Thursday, July 25, 2024

Dreams....And Seams

       My surgery was finally scheduled for tomorrow. Pretty last-minute, but, kept getting a machine. Anyway, I'm just glad to be making progress. Hopefully they can ablate the rest of the stone, and I should really ask about my blood type while I'm there. Maybe a diabetes test, because I am always tired. It could be the depression, but it could be something else, too.
      So I have until midnight to eat what I want, and until 7 AM to drink even water. Ohmigosh, I'm so excited! Hopefully they can patch me up good as new, wouldn't that be great?
      In other news, I have been having very strange dreams, and I guess it started with the one where I was a prisoner. In a hospital-like setting, I guess because that was the most exciting thing to have happened to me all year. Small, curtained spaces. Toilets in every one, but there were fences in every hallway. The floor was dirt, with holes where the prisoners were brought through. So I'm trying to climb out...actually, in retrospect I think I was wearing the same outfit I wore in the hospital, greasy ponytail and all. But I get to the outside, and I walk for a very long time, finally get to where the "owners" work, and I see this spinning light. It's green, but then it turns red and an electronic voice blares out that I've been located in the building. Then these guards ambush me―and I wake up.

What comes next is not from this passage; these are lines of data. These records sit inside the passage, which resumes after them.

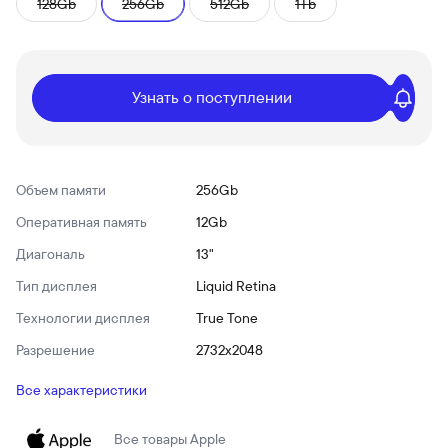
128Gb
256Gb
512Gb
1Tb
Узнать о поступлении
Объем памяти
256Gb
Оперативная память
12Gb
Диагональ
13"
Тип дисплея
Liquid Retina
Технологии дисплея
True Tone
Разрешение
2732x2048
Все характеристики
Все товары
Apple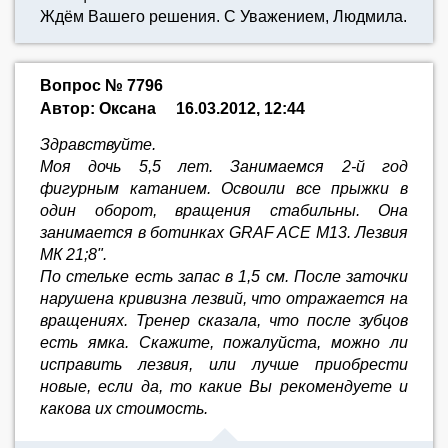
Ждём Вашего решения. С Уважением, Людмила.
Вопрос № 7796
Автор: Оксана
16.03.2012, 12:44
Здравствуйте.
Моя дочь 5,5 лет. Занимаемся 2-й год
фигурным катанием. Освоили все прыжки в
один оборот, вращения стабильны. Она
занимается в ботинках GRAF ACE M13. Лезвия
МК 21;8".
По стельке есть запас в 1,5 см. После заточки
нарушена кривизна лезвий, что отражается на
вращениях. Тренер сказала, что после зубцов
есть ямка. Скажите, пожалуйста, можно ли
исправить лезвия, или лучше приобрести
новые, если да, то какие Вы рекомендуете и
какова их стоимость.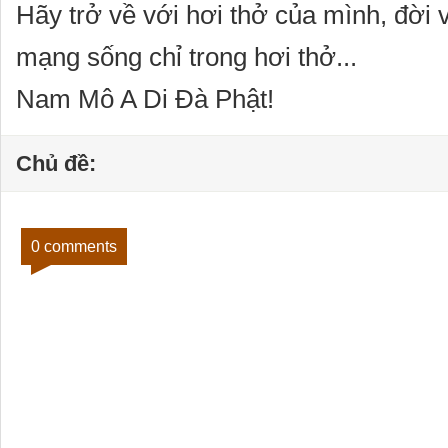
Hãy trở về với hơi thở của mình, đời 
mạng sống chỉ trong hơi thở...
Nam Mô A Di Đà Phật!
Chủ đề:
0 comments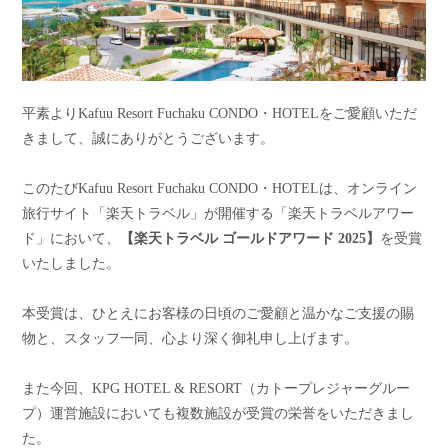
平素よりKafuu Resort Fuchaku CONDO・HOTELをご愛顧いただ
きまして、誠にありがとうございます。
このたびKafuu Resort Fuchaku CONDO・HOTELは、オンライン
旅行サイト「楽天トラベル」が開催する「楽天トラベルアワー
ド」において、
【楽天トラベル ゴールドアワード 2025】
を受賞
いたしました。
本受賞は、ひとえにお客様の日頃のご愛顧と温かなご支援の賜
物と、スタッフ一同、心より深く御礼申し上げます。
また今回、KPG HOTEL & RESORT（カトープレジャーグルー
プ）運営施設においても複数施設が受賞の栄誉をいただきまし
た。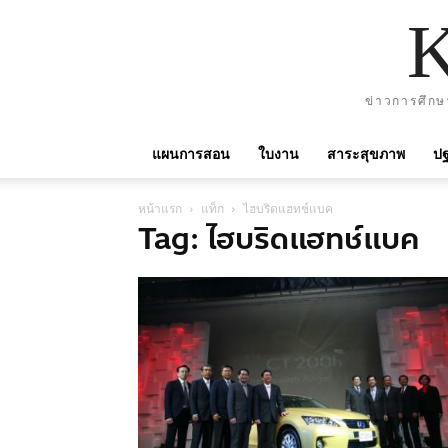
ข่าวการศึกษ
แผนการสอน
ใบงาน
สาระสุขภาพ
ปฐ
หน้าแรก
แท็ก
ไฮบริดแฮทช์แบค
Tag: ไฮบริดแฮทช์แบค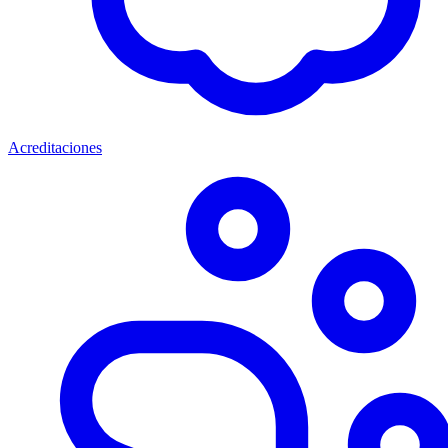
Acreditaciones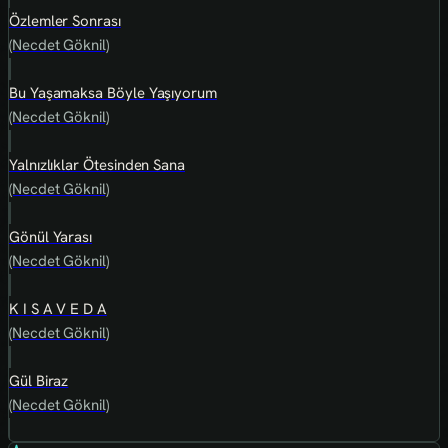
Özlemler Sonrası
(Necdet Göknil)
Bu Yaşamaksa Böyle Yaşıyorum
(Necdet Göknil)
Yalnızlıklar Ötesinden Sana
(Necdet Göknil)
Gönül Yarası
(Necdet Göknil)
K I S A V E D A
(Necdet Göknil)
Gül Biraz
(Necdet Göknil)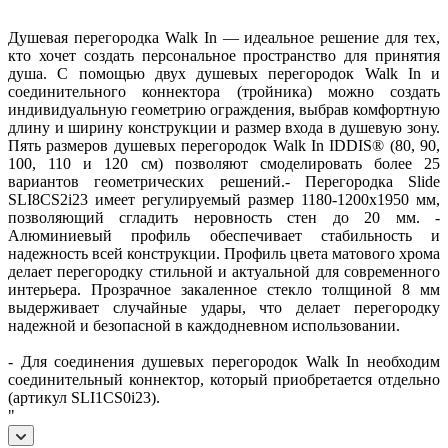
Душевая перегородка Walk In — идеальное решение для тех,
кто хочет создать персональное пространство для принятия
душа. С помощью двух душевых перегородок Walk In и
соединительного коннектора (тройника) можно создать
индивидуальную геометрию ограждения, выбрав комфортную
длину и ширину конструкции и размер входа в душевую зону.
Пять размеров душевых перегородок Walk In IDDIS® (80, 90,
100, 110 и 120 см) позволяют смоделировать более 25
вариантов геометрических решений.- Перегородка Slide
SLI8CS2i23 имеет регулируемый размер 1180-1200х1950 мм,
позволяющий сгладить неровность стен до 20 мм. -
Алюминиевый профиль обеспечивает стабильность и
надежность всей конструкции. Профиль цвета матового хрома
делает перегородку стильной и актуальной для современного
интерьера. Прозрачное закаленное стекло толщиной 8 мм
выдерживает случайные удары, что делает перегородку
надежной и безопасной в каждодневном использовании.
- Для соединения душевых перегородок Walk In необходим
соединительный коннектор, который приобретается отдельно
(артикул SLI1CS0i23).
"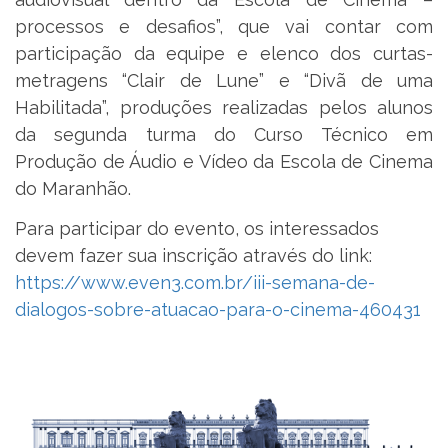
processos e desafios”, que vai contar com
participação da equipe e elenco dos curtas-
metragens “Clair de Lune” e “Divã de uma
Habilitada”, produções realizadas pelos alunos
da segunda turma do Curso Técnico em
Produção de Áudio e Vídeo da Escola de Cinema
do Maranhão.
Para participar do evento, os interessados
devem fazer sua inscrição através do link:
https://www.even3.com.br/iii-semana-de-
dialogos-sobre-atuacao-para-o-cinema-460431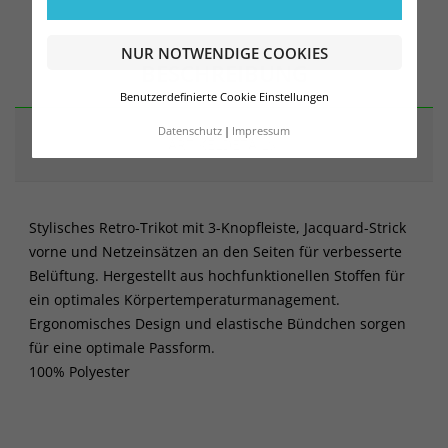
NUR NOTWENDIGE COOKIES
BESCHREIBUNG
Benutzerdefinierte Cookie Einstellungen
Datenschutz
Impressum
ARTIKELDETAILS
Stylisches Retro-Trikot mit 3-Knopfleiste, Jacquard-Strick
vorne und Netzeinsätzen an den Seiten für verbesserte
Belüftung. Hergestellt aus hochfunktionellen Stoffen für
ein optimales Körpertemperaturmanagement.
Ergonomisches Design und elastische Bündchen sorgen
für eine optimale Passform.
100% Polyester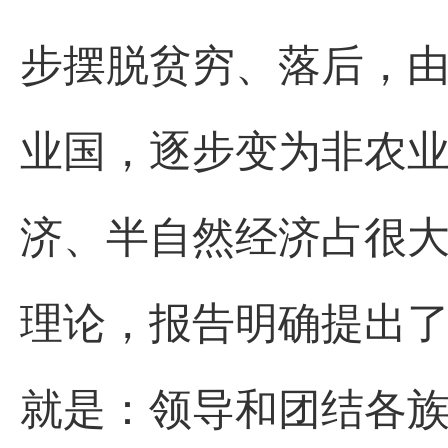
步摆脱贫穷、落后，
业国，逐步变为非农
济、半自然经济占很
理论，报告明确提出
就是：领导和团结各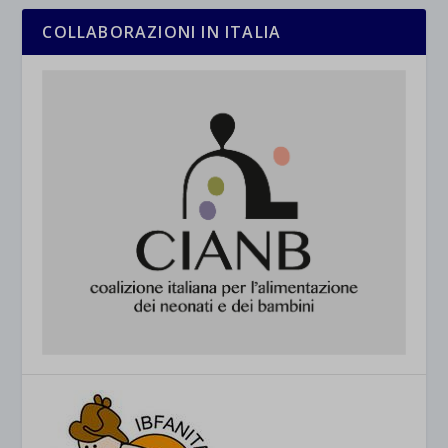
COLLABORAZIONI IN ITALIA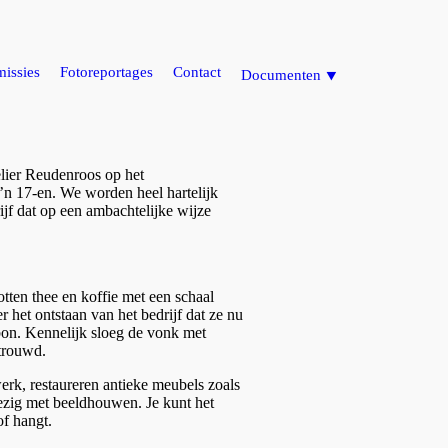
issies
Fotoreportages
Contact
Documenten ⯆
elier Reudenroos op het
’n 17-en. We worden heel hartelijk
ijf dat op een ambachtelijke wijze
otten thee en koffie met een schaal
 het ontstaan van het bedrijf dat ze nu
abon. Kennelijk sloeg de vonk met
etrouwd.
erk, restaureren antieke meubels zoals
bezig met beeldhouwen. Je kunt het
of hangt.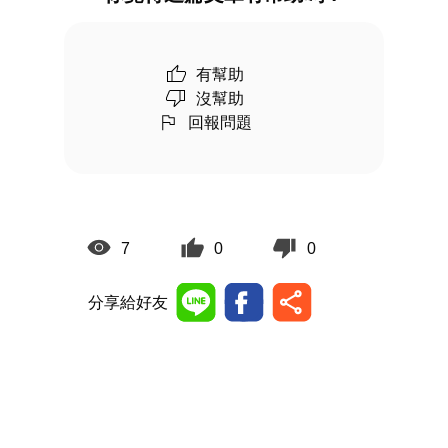
有幫助
沒幫助
回報問題
7
0
0
分享給好友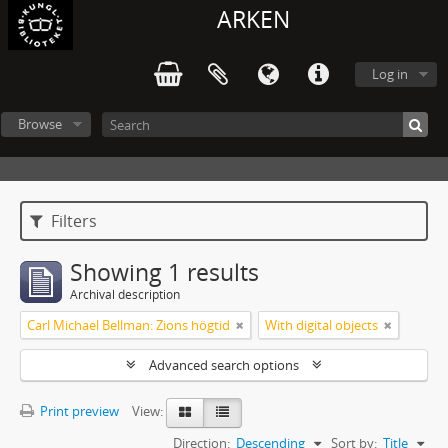
ARKEN
Log in
Browse
Filters
Showing 1 results
Archival description
Carl Michael Bellman: Zions högtid
With digital objects
Advanced search options
Print preview
View:
Direction:
Descending
Sort by:
Title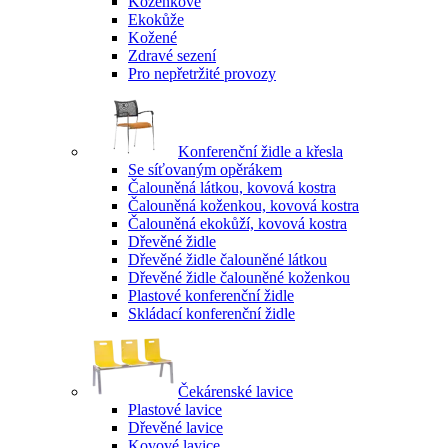
Koženkové
Ekokůže
Kožené
Zdravé sezení
Pro nepřetržité provozy
Konferenční židle a křesla
Se síťovaným opěrákem
Čalouněná látkou, kovová kostra
Čalouněná koženkou, kovová kostra
Čalouněná ekokůží, kovová kostra
Dřevěné židle
Dřevěné židle čalouněné látkou
Dřevěné židle čalouněné koženkou
Plastové konferenční židle
Skládací konferenční židle
Čekárenské lavice
Plastové lavice
Dřevěné lavice
Kovové lavice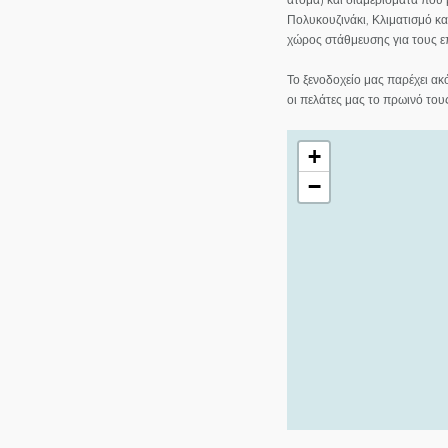
Πολυκουζινάκι, Κλιματισμό κ
χώρος στάθμευσης για τους ε
Το ξενοδοχείο μας παρέχει α
οι πελάτες μας το πρωινό του
+
−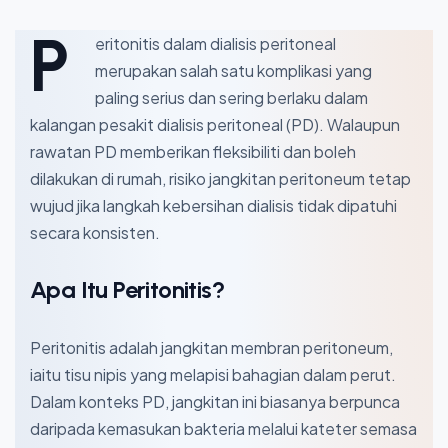
P
eritonitis dalam dialisis peritoneal
merupakan salah satu komplikasi yang
paling serius dan sering berlaku dalam
kalangan pesakit dialisis peritoneal (PD). Walaupun
rawatan PD memberikan fleksibiliti dan boleh
dilakukan di rumah, risiko jangkitan peritoneum tetap
wujud jika langkah kebersihan dialisis tidak dipatuhi
secara konsisten.
Apa Itu Peritonitis?
Peritonitis adalah jangkitan membran peritoneum,
iaitu tisu nipis yang melapisi bahagian dalam perut.
Dalam konteks PD, jangkitan ini biasanya berpunca
daripada kemasukan bakteria melalui kateter semasa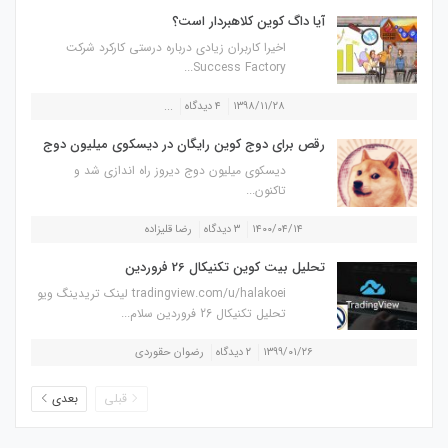
آیا داگ کوین کلاهبردار است؟
اخیرا کاربران زیادی درباره درستی کارکرد شرکت
Success Factory...
۱۳۹۸/۱۱/۲۸
۴ دیدگاه
...
رقص برای دوج کوین رایگان در دیسکوی میلیون دوج
دیسکوی میلیون دوج دیروز راه اندازی شد و
تاکنون...
۱۴۰۰/۰۴/۱۴
۳ دیدگاه
رضا قلیزاده
تحلیل بیت کوین تکنیکال 26 فروردین
tradingview.com/u/halakoei لینک تریدینگ ویو
تحلیل تکنیکال 26 فروردین سلام...
۱۳۹۹/۰۱/۲۶
۲ دیدگاه
رضوان حقوردی
قبلی
بعدی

      Then I dreamt I lived in this incredible castle. Gorgeous. Except for all the toilets in open spaces; I think I can blame the stent. But I really need to go, and every toilet I try, people walk into the room. Apparently my castle is open to tourists, or maybe it's part-hospital. So I go into my bedroom, which has a huge window on the inside, like at patient admitting. Except I'm home, in my bedroom, and I need privacy. So I close the window even though there are people trying to talk to me about, well, fashion and other unimportant stuff. I close the window and before I can even get to the toilet, my sister barges in. Apparently with all that space, all those bedrooms, we still share a room. Yeah, no offense, but that wouldn't happen; if it's my castle, we're all getting our own floor, okey-dokes?
      So finally I decide to go up to the top floor, thinking I won't be barged in on (is that correct?). There are so, so, so, so, so many staircases and they are all so, so, so, so, so long. Naturally I wake up before I can get there.
      Then there's a dream about a kitchen fire, but then.... There's an old man. Climbing fences. Inside hallways. And an alarm goes off, blaring out that he's been located in the building.
      What? I mean, what? Seriously! 😂
      I love my brain, but I don't understand it. It's not the first time a dream has repeated itself and I'm sure it won't be the last. But I'd love to understand it. Or kill it. Just that teeny, tiny portion of the brain that dreams. Well, okay, that's a big portion of the brain, damn near all of it, but okay, I can consent to being sedated every night. No problem here.
      I have to get moving. Five hours to eat and counting.